Restore option: restore all averaged & non-averaged weights, then load moving averages into the model via var.assign()

# Create variables.
var0 = tf.Variable(...)
var1 = tf.Variable(...)
# ... use the variables to build a training model...

# Create an ExponentialMovingAverage object, create the shadow variables,
# and grab the moving averages for checkpoint restore purposes.
# (The ExponentialMovingAverage object itself is not checkpointable)
ema = tf.train.ExponentialMovingAverage(decay=0.9999)
ema.apply([var0, var1])
avg_var0 = ema.average(var0)
avg_var1 = ema.average(var1)

# Create a Checkpoint that will manage the model weights and the averages,
checkpoint = tf.train.Checkpoint(model_weights=[var0, var1],
                                 averaged_weights=[avg_var0, avg_var1])
checkpoint.restore(...)
var0.assign(avg_var0)
var1.assign(avg_var1)
# var0 and var1 now hold the moving average values

Restore option: Directly restore the moving averages into the model weights.

# Create variables.
var0 = tf.Variable(...)
var1 = tf.Variable(...)
# ... use the variables to build a training model...

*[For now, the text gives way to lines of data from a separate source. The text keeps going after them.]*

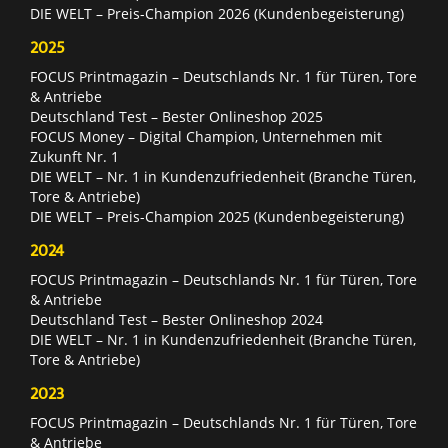
DIE WELT – Preis-Champion 2026 (Kundenbegeisterung)
2025
FOCUS Printmagazin – Deutschlands Nr. 1 für Türen, Tore
& Antriebe
Deutschland Test – Bester Onlineshop 2025
FOCUS Money – Digital Champion, Unternehmen mit
Zukunft Nr. 1
DIE WELT – Nr. 1 in Kundenzufriedenheit (Branche Türen,
Tore & Antriebe)
DIE WELT – Preis-Champion 2025 (Kundenbegeisterung)
2024
FOCUS Printmagazin – Deutschlands Nr. 1 für Türen, Tore
& Antriebe
Deutschland Test – Bester Onlineshop 2024
DIE WELT – Nr. 1 in Kundenzufriedenheit (Branche Türen,
Tore & Antriebe)
2023
FOCUS Printmagazin – Deutschlands Nr. 1 für Türen, Tore
& Antriebe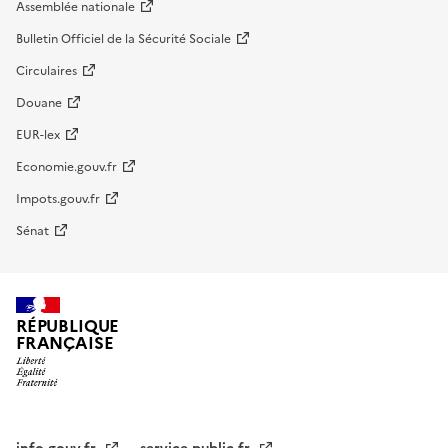
Assemblée nationale
Bulletin Officiel de la Sécurité Sociale
Circulaires
Douane
EUR-lex
Economie.gouv.fr
Impots.gouv.fr
Sénat
RÉPUBLIQUE
FRANÇAISE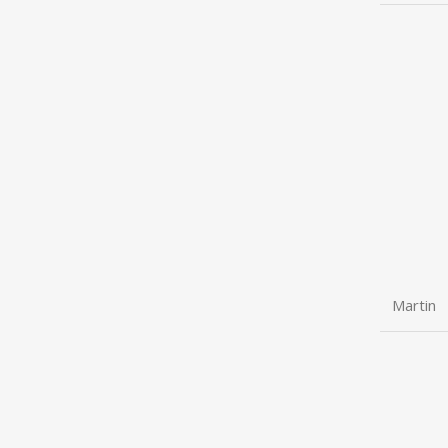
Martin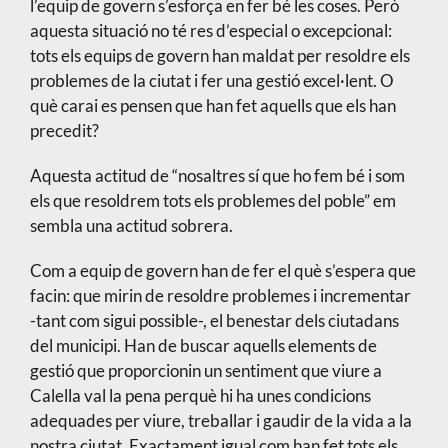
l’equip de govern s’esforça en fer bé les coses. Però
aquesta situació no té res d’especial o excepcional:
tots els equips de govern han maldat per resoldre els
problemes de la ciutat i fer una gestió excel·lent. O
què carai es pensen que han fet aquells que els han
precedit?
Aquesta actitud de “nosaltres sí que ho fem bé i som
els que resoldrem tots els problemes del poble” em
sembla una actitud sobrera.
Com a equip de govern han de fer el què s’espera que
facin: que mirin de resoldre problemes i incrementar
-tant com sigui possible-, el benestar dels ciutadans
del municipi. Han de buscar aquells elements de
gestió que proporcionin un sentiment que viure a
Calella val la pena perquè hi ha unes condicions
adequades per viure, treballar i gaudir de la vida a la
nostra ciutat. Exactament igual com han fet tots els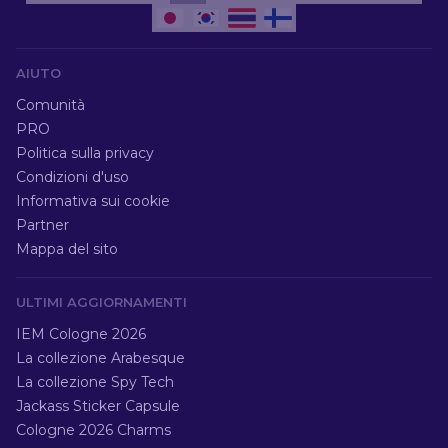
AIUTO
Comunità
PRO
Politica sulla privacy
Condizioni d'uso
Informativa sui cookie
Partner
Mappa del sito
ULTIMI AGGIORNAMENTI
IEM Cologne 2026
La collezione Arabesque
La collezione Spy Tech
Jackass Sticker Capsule
Cologne 2026 Charms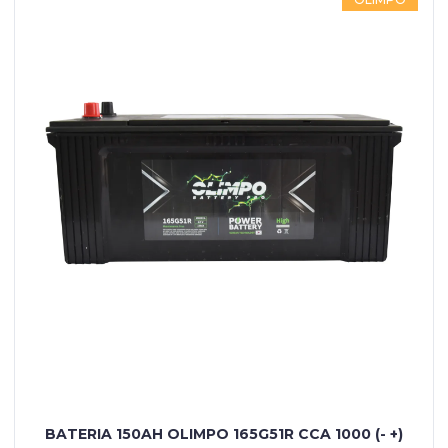
BATERIA 150AH OLIMPO 165G51R CCA 1000 (- +)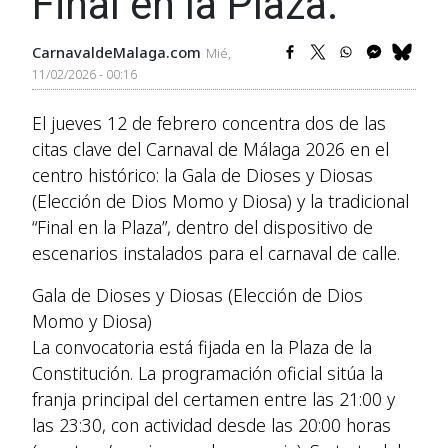
Final en la Plaza.
CarnavaldeMalaga.com
Mié,
11/02/2026 - 00:16
El jueves 12 de febrero concentra dos de las
citas clave del Carnaval de Málaga 2026 en el
centro histórico: la Gala de Dioses y Diosas
(Elección de Dios Momo y Diosa) y la tradicional
“Final en la Plaza”, dentro del dispositivo de
escenarios instalados para el carnaval de calle.
Gala de Dioses y Diosas (Elección de Dios
Momo y Diosa)
La convocatoria está fijada en la Plaza de la
Constitución. La programación oficial sitúa la
franja principal del certamen entre las 21:00 y
las 23:30, con actividad desde las 20:00 horas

# Create a Checkpoint that will manage two objects with trackable state,
checkpoint = tf.train.Checkpoint(averaged_weights=[var0, var1])
checkpoint.restore(...)
# var0 and var1 now hold the moving average values

decay Float. The decay to use.
num_updates Optional count of number of updates applied to variables.
zero_debias If True, zero debias moving-averages that are initialized with tensors. (Note: moving averages may not be initialized with non-variable tensors when eager execution is enabled).
name String. Optional prefix name to use for the name of ops added in apply().